Mixing of Multiple Buoyant Jets

Abstract

Multiple buoyant jets are found in the natural and artificial environment: thermal discharges from fossil and nuclear-fueled electricity generation, domestic and industrial wastewater discharges, brine disposal from desalination plants, and various heat sources in the built environment. An overview of theoretical and experimental modeling of multiple buoyant jets over the past three decades is presented. Basic measurements of the structure of buoyant jet flows, integral jet modeling and three-dimensional numerical solutions of the Reynolds-averaged equations are reviewed. A semianalytical model is proposed to predict the dynamic interaction of multiple buoyant jets in stagnant fluid. The unknown jet trajectories are obtained from an iterative solution of an integral jet model and the irrotational external flow. Predictions are in good agreement with experiments of clustered jet groups, turbulent plume pairs, alternating diffusers, and rosette buoyant jet groups; the approach can also be extended to multiple jets in cross-flow. The mixing of a rosette buoyant jet group in a cross-flow is reviewed.

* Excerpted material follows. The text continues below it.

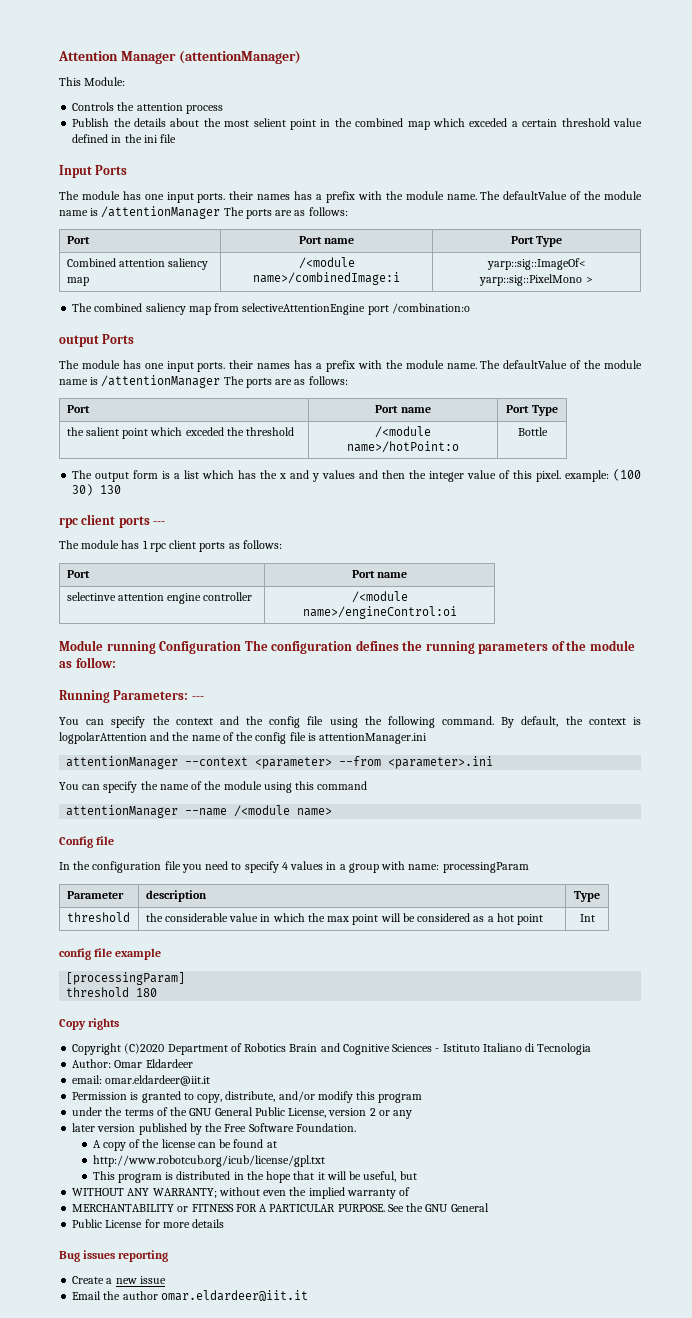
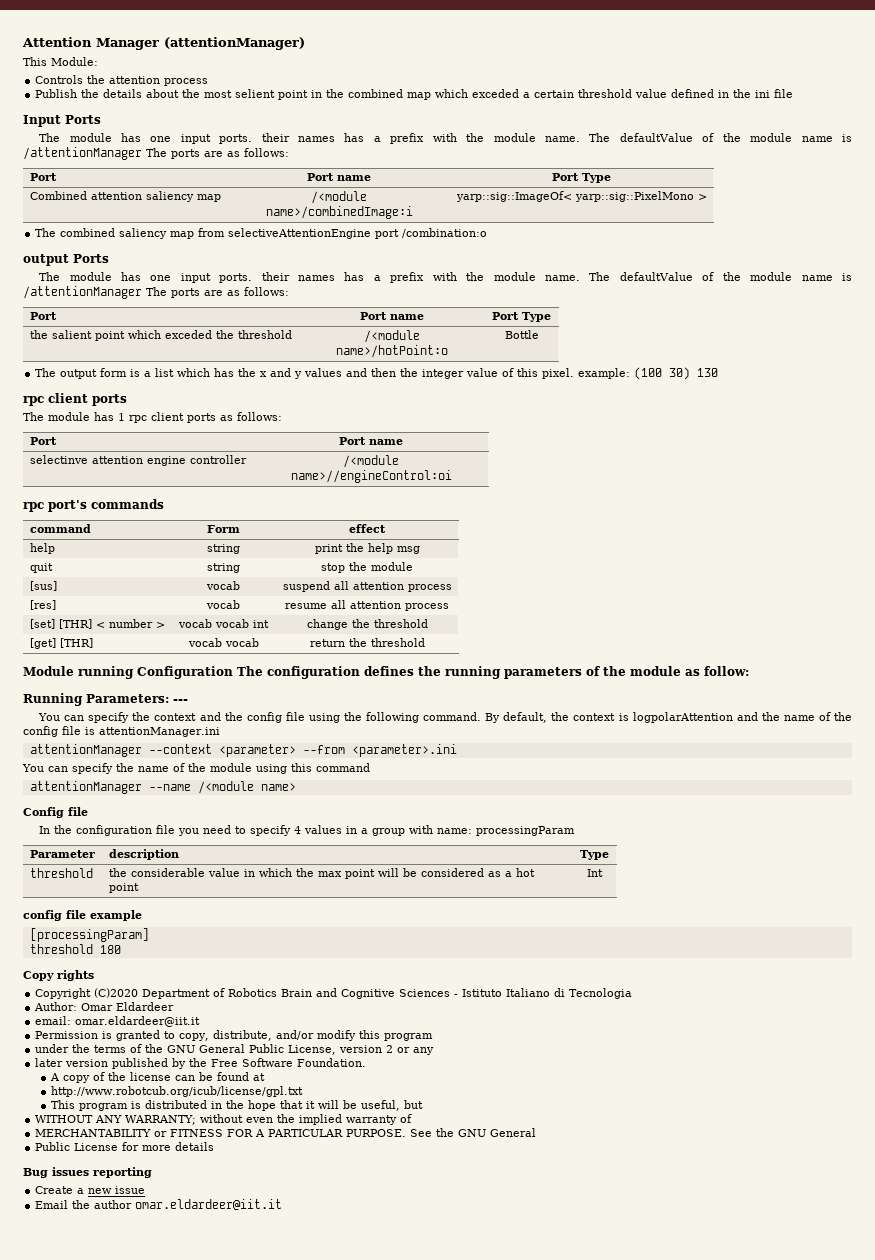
[153,521,166,525] --- -> (127, 400) none
[302,606,457,619] name>/engineControl:oi -> [290,470,452,483] [23,499,164,512] [29,524,91,533] [207,525,240,533] [349,524,386,533] [29,543,55,554] [207,544,240,554] [314,543,420,554] [29,563,53,573] [207,563,240,573] [321,562,413,573] [29,581,57,591] [206,581,240,590] [282,581,452,592] [29,600,56,610] [206,600,240,609] [285,600,449,611] [29,619,165,629] [178,619,269,628] [306,619,428,630] [29,638,93,649] [187,638,259,647] [309,638,425,647] name>//engineControl:oi // rpc port's commands // command | Form | effect // help | string | print the help msg // quit | string | stop the module // [sus] | vocab | suspend all attention process // [res] | vocab | resume all attention process // [set] [THR] < number > | vocab vocab int | change the threshold // [get] [THR] | vocab vocab | return the threshold

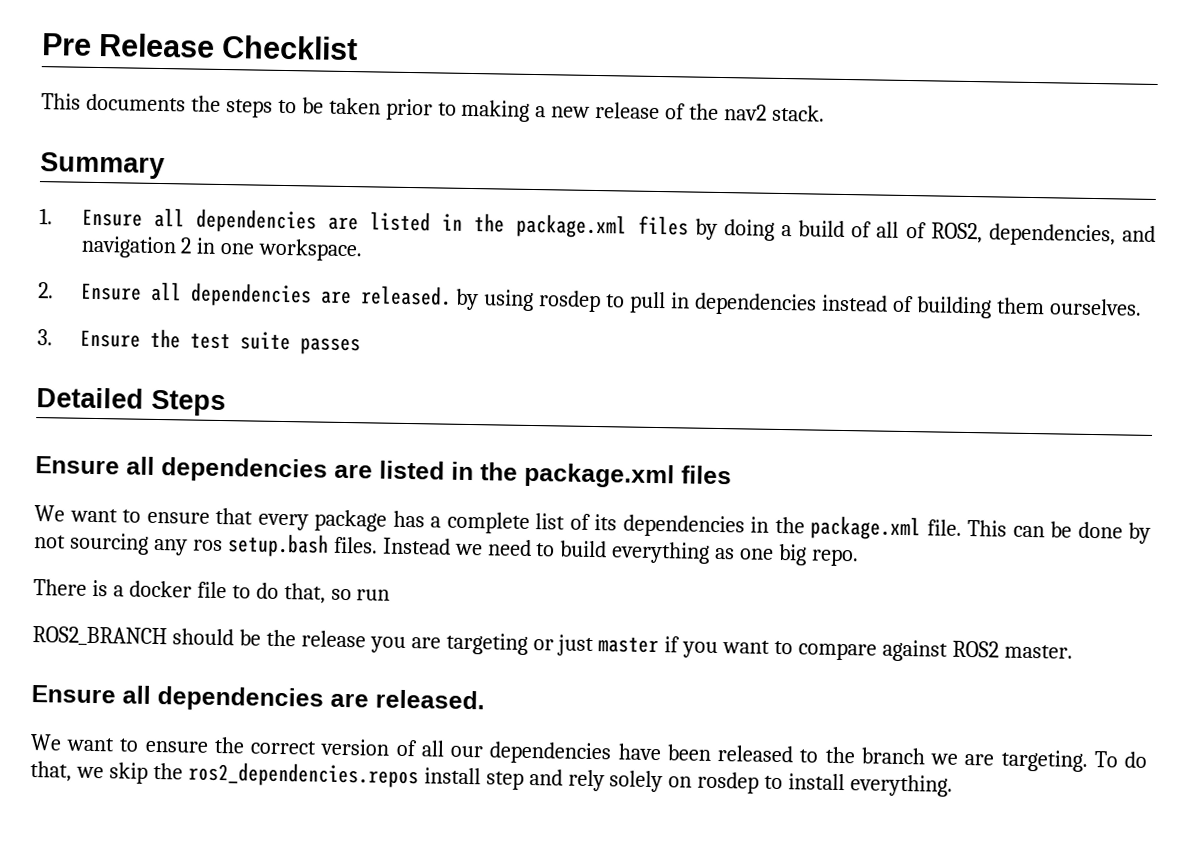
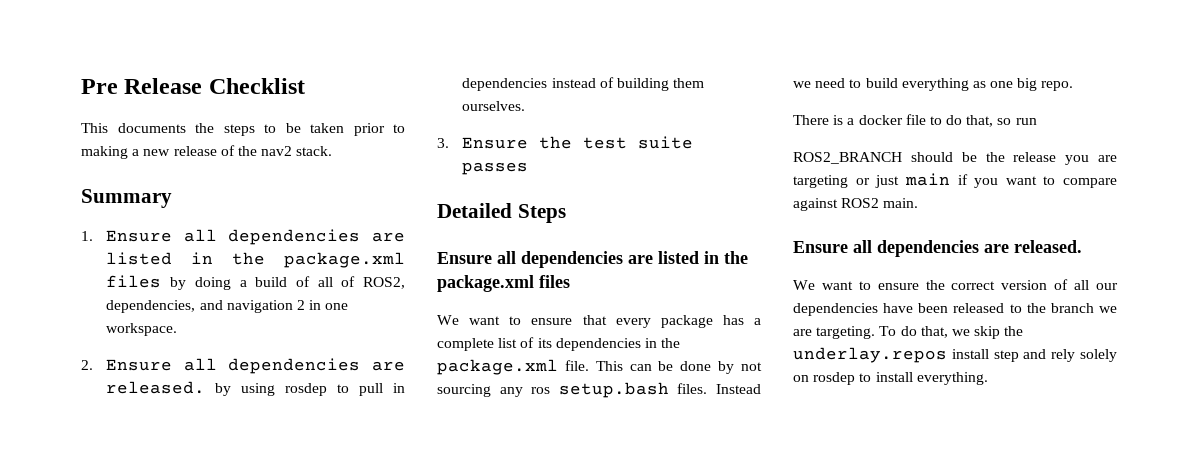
[598,637,660,654] master -> [904,173,950,186] main
[1003,644,1073,659] master. -> [883,198,919,208] main.
[187,761,419,789] ros2_dependencies.repos -> [793,347,947,363] underlay.repos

The use of jet theory in solving two unconventional urban environment problems are highlighted: (1) the unraveling of the cause of the severe acute respiratory syndrome (SARS) outbreak in Hong Kong in 2003; and (2) design of a complex river junction for flood control under tight space constraints. It is suggested that experiments will remain a source of new theoretical ideas and the need for a civil engineer to solve complex problems with tractable models and analytical clarity will prevail.